- **Transcribed page contents**

--- START ---

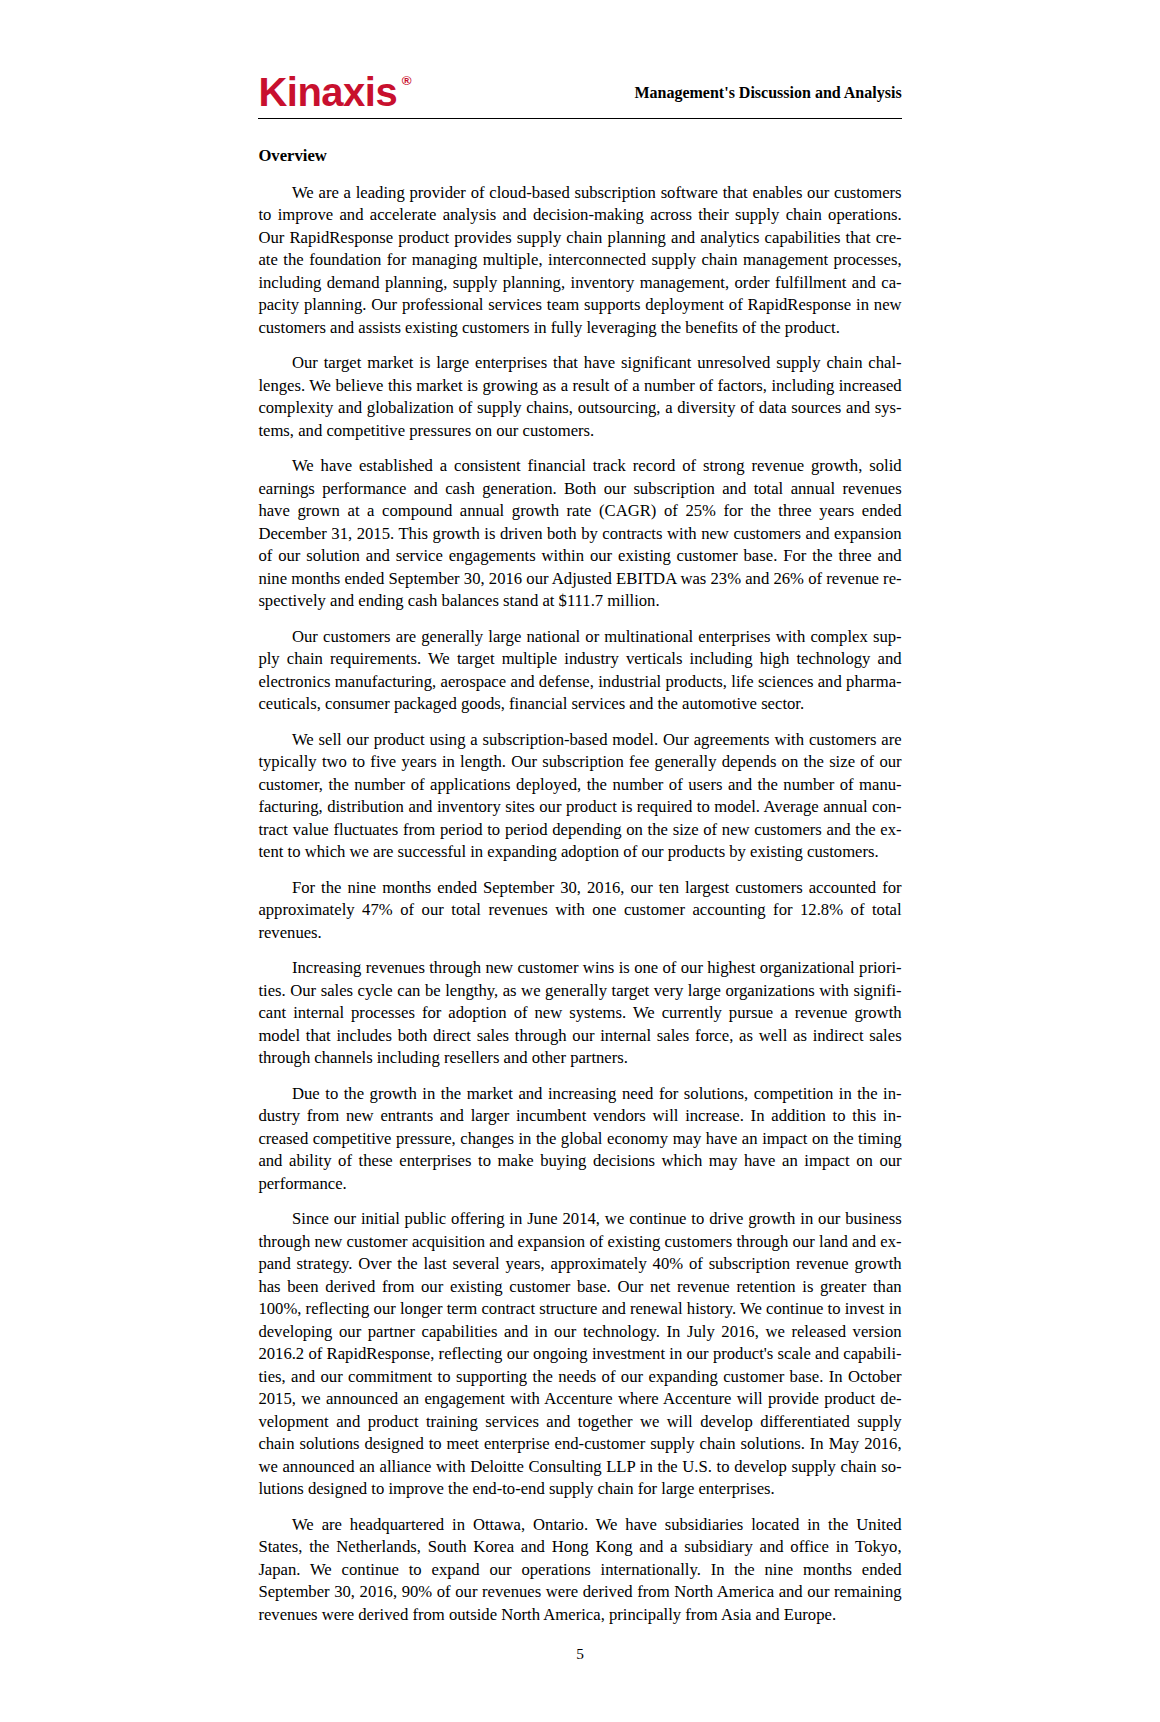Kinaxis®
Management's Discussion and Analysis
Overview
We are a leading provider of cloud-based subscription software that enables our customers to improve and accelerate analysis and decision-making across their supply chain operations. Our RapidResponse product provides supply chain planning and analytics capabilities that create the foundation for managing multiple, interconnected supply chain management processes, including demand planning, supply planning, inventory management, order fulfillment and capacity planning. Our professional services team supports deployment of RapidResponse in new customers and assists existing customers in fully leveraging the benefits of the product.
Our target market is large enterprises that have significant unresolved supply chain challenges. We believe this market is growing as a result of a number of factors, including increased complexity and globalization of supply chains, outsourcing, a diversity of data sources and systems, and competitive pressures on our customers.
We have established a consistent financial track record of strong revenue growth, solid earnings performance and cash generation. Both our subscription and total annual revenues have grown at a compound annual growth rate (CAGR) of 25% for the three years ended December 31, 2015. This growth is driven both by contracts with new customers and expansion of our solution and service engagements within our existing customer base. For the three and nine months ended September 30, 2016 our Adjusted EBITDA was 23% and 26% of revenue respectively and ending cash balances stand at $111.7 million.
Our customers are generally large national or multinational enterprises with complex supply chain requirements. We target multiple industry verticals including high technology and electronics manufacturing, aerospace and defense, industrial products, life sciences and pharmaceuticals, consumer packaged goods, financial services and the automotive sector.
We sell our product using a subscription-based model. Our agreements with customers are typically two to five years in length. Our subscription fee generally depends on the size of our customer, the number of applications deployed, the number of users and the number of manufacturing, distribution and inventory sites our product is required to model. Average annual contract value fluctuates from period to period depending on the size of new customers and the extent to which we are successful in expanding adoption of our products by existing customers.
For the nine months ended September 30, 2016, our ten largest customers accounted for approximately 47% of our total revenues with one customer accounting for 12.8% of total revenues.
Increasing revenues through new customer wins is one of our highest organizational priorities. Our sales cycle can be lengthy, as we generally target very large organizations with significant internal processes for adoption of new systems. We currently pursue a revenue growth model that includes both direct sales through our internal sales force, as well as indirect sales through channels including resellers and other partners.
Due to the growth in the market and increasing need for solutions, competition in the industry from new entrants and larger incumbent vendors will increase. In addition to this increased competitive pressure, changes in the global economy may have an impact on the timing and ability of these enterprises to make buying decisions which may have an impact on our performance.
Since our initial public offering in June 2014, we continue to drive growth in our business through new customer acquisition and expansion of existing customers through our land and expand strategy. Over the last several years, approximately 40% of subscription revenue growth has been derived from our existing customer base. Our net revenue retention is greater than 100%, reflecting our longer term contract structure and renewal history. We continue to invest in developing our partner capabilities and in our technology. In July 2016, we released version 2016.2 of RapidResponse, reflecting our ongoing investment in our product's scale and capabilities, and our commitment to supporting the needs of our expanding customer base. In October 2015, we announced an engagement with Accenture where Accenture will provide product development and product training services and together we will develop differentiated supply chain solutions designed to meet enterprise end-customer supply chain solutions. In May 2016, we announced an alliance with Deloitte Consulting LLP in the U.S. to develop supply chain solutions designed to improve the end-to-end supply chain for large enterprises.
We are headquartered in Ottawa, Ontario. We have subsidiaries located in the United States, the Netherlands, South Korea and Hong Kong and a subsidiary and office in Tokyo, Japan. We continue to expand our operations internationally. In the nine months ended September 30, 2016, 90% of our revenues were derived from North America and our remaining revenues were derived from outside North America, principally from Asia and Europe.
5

--- END ---
--- START ---

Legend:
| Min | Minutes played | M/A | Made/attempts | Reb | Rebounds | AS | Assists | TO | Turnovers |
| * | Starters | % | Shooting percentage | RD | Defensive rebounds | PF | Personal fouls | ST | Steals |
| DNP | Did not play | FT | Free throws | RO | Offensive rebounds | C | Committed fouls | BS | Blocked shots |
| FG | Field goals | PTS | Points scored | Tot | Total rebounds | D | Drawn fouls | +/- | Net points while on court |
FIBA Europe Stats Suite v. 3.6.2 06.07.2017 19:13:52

--- END ---

- **Your goal**
Across all the lines of the data, count those that include the word "Europe" and reply with that number only.

- **Solution for this problem**
2